The intensity of the new quake was also 6.3 on the Richter Scale.
According to reports, the epicentre of the quake was located 28km (17 miles) north of the city of Herat.
The impact of the new quake is not yet clear, but many are already sleeping in the open after their homes were destroyed on Saturday, reports BBC.
OCHA spokesperson, Jens Laerke, said an estimated 12,110 people, or 1,730 families, have been affected in five districts of Herat. That number is expected to rise as assessments continue.
World Health Organization (WHO) spokesperson Tarik Jasarevic said that the immediate focus now is to save the lives of the injured and to ensure survivors have access to humanitarian relief, including essential health services. “Women, children and vulnerable populations are gravely affected by the disaster,” he said, adding that female health workers in the country continue to attend to patients, with no discrimination.
Jasarevic confirmed that the UN health agency has provided enough supplies to treat 650 injured patients at Herat Regional Hospital. An additional 25 metric tonnes of medicines and medical supplies have also been sent to Herat, while 54 mobile health teams, including three by WHO, have been deployed in the affected areas and 12 ambulances have been sent to Zindajan District and Ghorian District to evacuate causalities to the regional and other hospitals.
Risk of disease
The WHO spokesperson warned that displacement caused by the disaster poses a significant health risk, including increasing the transmission of infectious diseases, such as measles, acute respiratory infections and acute watery diarrhoea.

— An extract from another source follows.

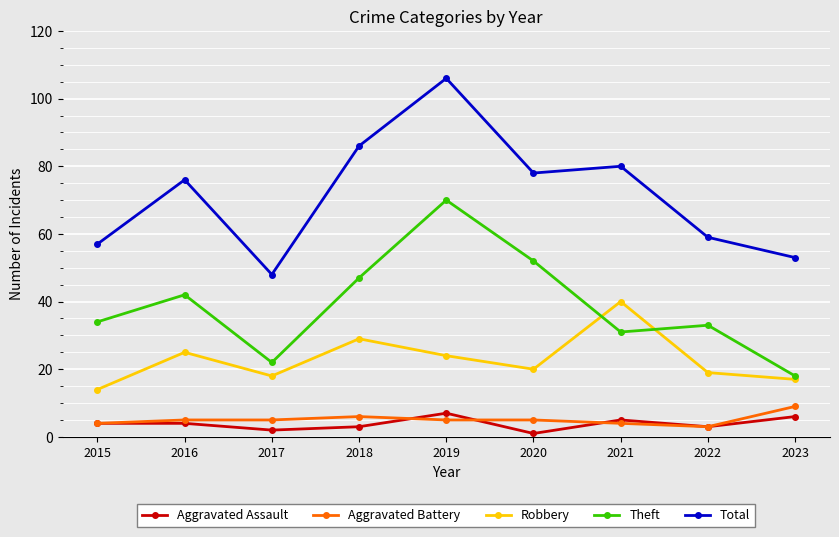

The value of Aggravated Assault at 2021 is 5. True or false?

True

He urged the authorities to boost preparedness in the event of disease outbreaks.
He also called for psychological first aid for the survivors and friendly spaces for the children who have experienced significant stress and loss of loved ones. Echoing those concerns OCHA’s Laerke warned that children are particularly vulnerable, having suffered severe psychological distress from the earthquake, and require mental health and psychosocial support.